Installer et entretenir son oya sans se tromper
La mise en place ne demande ni compétence particulière ni budget conséquent. On enterre la jarre à proximité du plant, on tasse la terre autour, puis on remplit d’eau. Pour les tomates, il faut respecter une distance de 15 à 20 cm entre l’oya et le pied du plant afin d’éviter l’excès d’humidité sur les feuilles au moment du remplissage. Un détail qui compte : même l’oya, censée protéger le feuillage, peut créer un problème si on la positionne trop près du collet.
Le paillage change tout dans la durée de vie de l’eau stockée. Autour des oyas, il est conseillé d’installer une couche de paillage organique de 5 à 10 cm d’épaisseur afin de limiter l’effet d’évaporation et d’optimiser l’irrigation du sol.

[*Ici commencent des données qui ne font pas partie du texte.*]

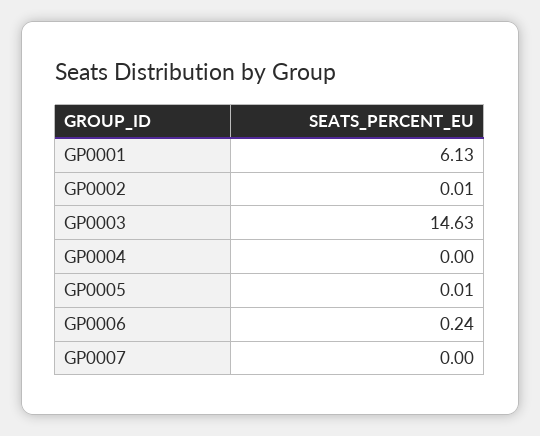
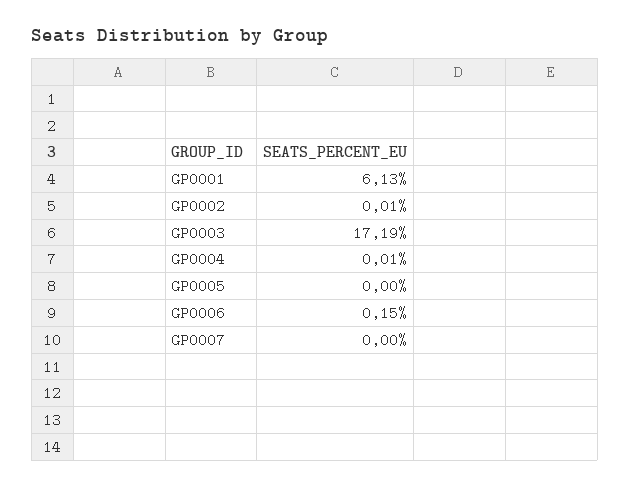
GP0003: 14.63 -> 17.19
GP0004: 0 -> 0.01
GP0005: 0.01 -> 0
GP0006: 0.24 -> 0.15

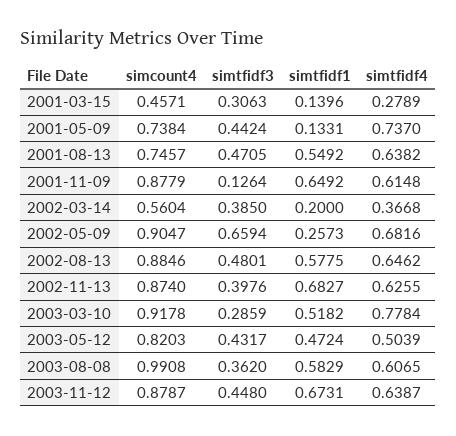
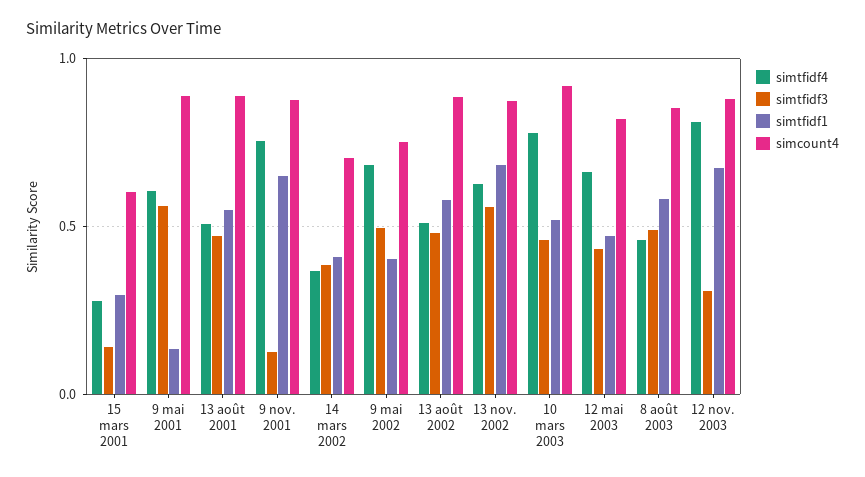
simcount4, 2001-03-15: 0.4571 -> 0.6
simtfidf3, 2001-03-15: 0.3063 -> 0.15
simtfidf1, 2001-03-15: 0.1396 -> 0.3
simcount4, 2001-05-09: 0.7384 -> 0.9
simtfidf3, 2001-05-09: 0.4424 -> 0.55
simtfidf4, 2001-05-09: 0.737 -> 0.6
simcount4, 2001-08-13: 0.7457 -> 0.9
simtfidf4, 2001-08-13: 0.6382 -> 0.5
simtfidf4, 2001-11-09: 0.6148 -> 0.75
simcount4, 2002-03-14: 0.5604 -> 0.7
simtfidf1, 2002-03-14: 0.2 -> 0.4
simcount4, 2002-05-09: 0.9047 -> 0.75
simtfidf3, 2002-05-09: 0.6594 -> 0.5
simtfidf1, 2002-05-09: 0.2573 -> 0.4
simtfidf4, 2002-08-13: 0.6462 -> 0.5
simtfidf3, 2002-11-13: 0.3976 -> 0.55
simtfidf3, 2003-03-10: 0.2859 -> 0.45
simtfidf4, 2003-05-12: 0.5039 -> 0.65
simcount4, 2003-08-08: 0.9908 -> 0.85
simtfidf3, 2003-08-08: 0.362 -> 0.5
simtfidf4, 2003-08-08: 0.6065 -> 0.45
simtfidf3, 2003-11-12: 0.448 -> 0.3
simtfidf4, 2003-11-12: 0.6387 -> 0.8

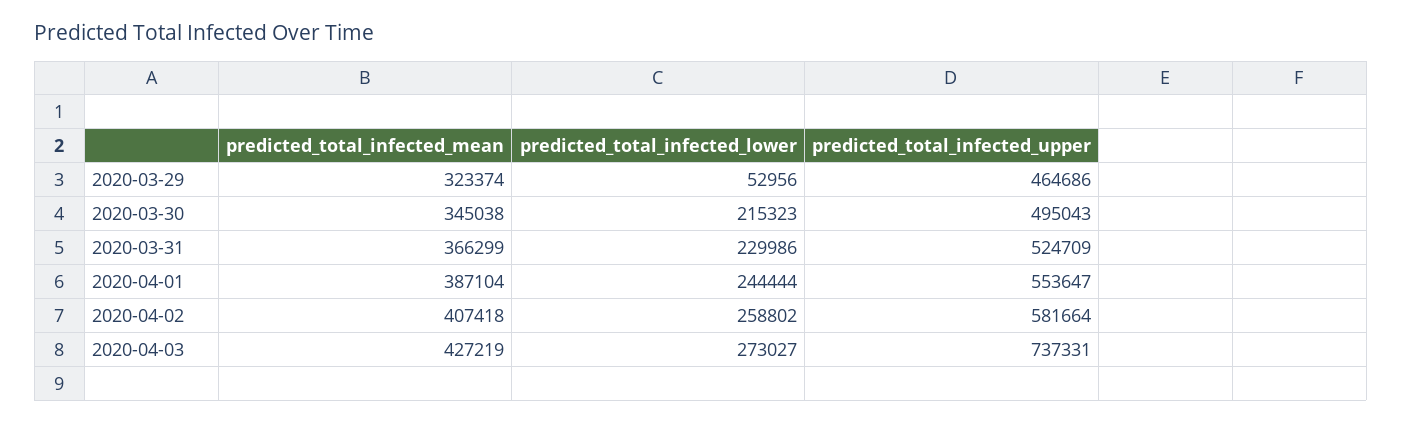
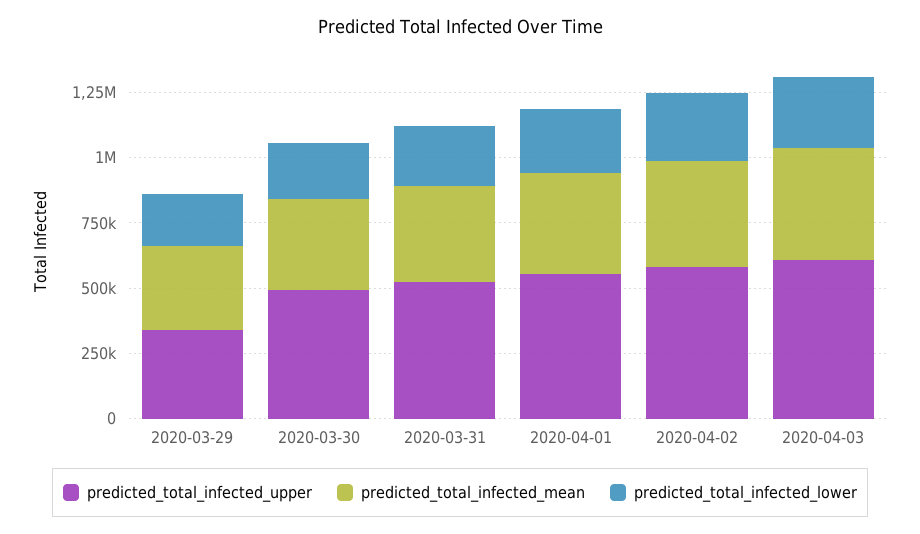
predicted_total_infected_lower, 2020-03-29: 52956 -> 200000
predicted_total_infected_upper, 2020-03-29: 464686 -> 350000
predicted_total_infected_upper, 2020-04-03: 737331 -> 600000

En période de forte chaleur, le rythme de remplissage s’accélère naturellement : en période chaude, il faut remplir l’oya tous les 2 à 3 jours si le sol du potager est très drainant, contre une semaine environ dans un sol plus argileux et bien paillé.
Pour ceux qui hésitent à investir dans une oya du commerce (comptez une trentaine d’euros pièce, et il en faut plusieurs pour un potager entier), l’alternative maison a fait ses preuves chez les maraîchers du sud de la France. Un grand pot en terre cuite brut de 10 à 15 litres coûte 2 à 5 €, voire rien du tout en récupération, à condition de boucher le trou de drainage avec un bouchon de liège bien ajusté. Le résultat, en termes de diffusion capillaire, reste comparable à celui d’une oya du commerce.
Reste un point que peu de jardiniers anticipent : la terre cuite non vernissée craint le gel. Une oya laissée en terre tout l’hiver, remplie d’eau qui gèle et se dilate, peut se fissurer en une seule nuit de grand froid. Le bon réflexe consiste à la vider et la rentrer dès les premières gelées annoncées, pour la ressortir au printemps suivant, intacte et prête à reprendre son service silencieux au pied des tomates.